The Birthday Man was simply a fact of life I grew up with. My mother always told me about the big ledger where he writes down the birthdays of all the little boys and girls in the world. Then, every night, he flies on the back of an elephant delivering birthday presents before anyone is even awake. Of course when I was six or seven I figured out the Birthday Man was really my father wearing a cardboard fez, but the magic has never entirely gone away. So you can understand how shocked I was when I handed my friend a birthday present wrapped in Birthday Man wrapping paper, only for him to exclaim, “But it’s got Santa Claus on it!” I was, for a moment, speechless. Santa Claus indeed! My friend had the effrontery to suggest that I had wrapped his birthday present in Christmas paper. It took a few seconds, but I realized I had finally come face-to-face with a proponent of the so-called “Santa Claus”.

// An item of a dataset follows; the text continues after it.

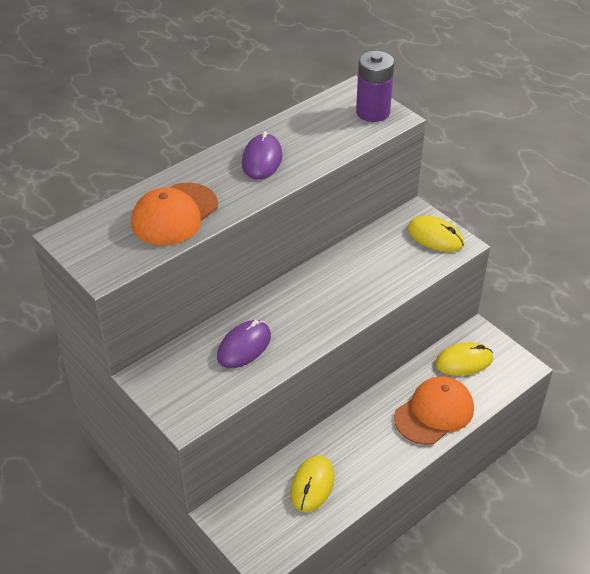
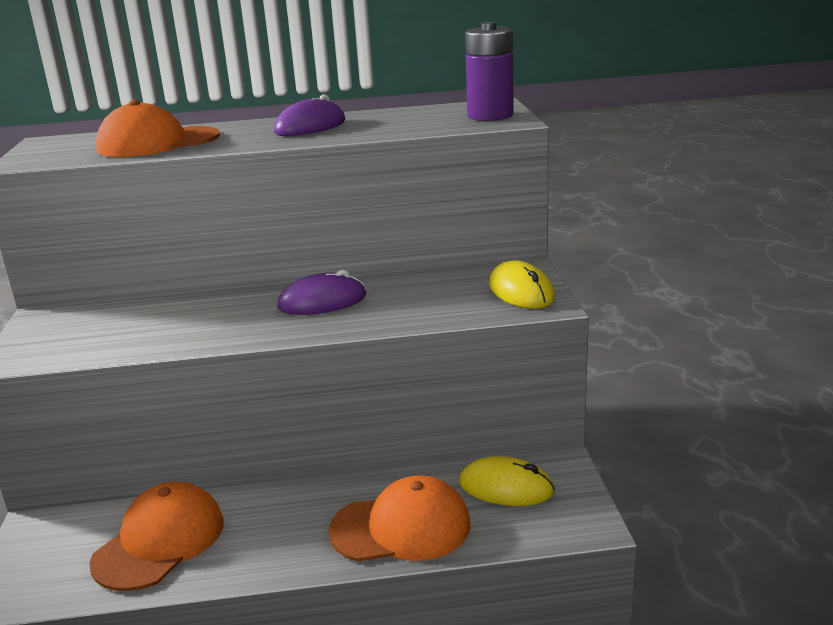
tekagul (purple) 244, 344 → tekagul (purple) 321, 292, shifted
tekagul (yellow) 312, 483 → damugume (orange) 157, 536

The Santa Claus myth and the Birthday Man myth have their origins in the same historical figure — Hannibal. Hannibal is famous today for his march across the Alps and invasion of Italy, with elephants. In contemporary Roman depictions Hannibal is clearly shown with long, aggressive nasal hair that was the style for Carthaginian generals of the time. It was said that the sight of untrimmed nasal hair at a distance of two or three miles was enough to strike fear into the heart of the toughest Roman soldier. Hannibal is also shown wearing lurid red battle armor, an artistic embellishment designed to portray a man steeped in the blood of the Roman people. These key features — the nose hair and the red armor — are the origin of the modern Birthday Man’s luxuriant white nose hair and red fez. Even more iconic, however, were the elephants on which Hannibal crossed the Alps. These elephants worked their way into the modern tradition as the animals on which the Birthday Man flies around the world in a single night. The flying elephant bears a number of uncanny parallels with the 1941 film Dumbo, leading many historians to suspect that Walt Disney was a closet believer in the Birthday Man at a time when Birthday Man followers were suffering terrible persecution.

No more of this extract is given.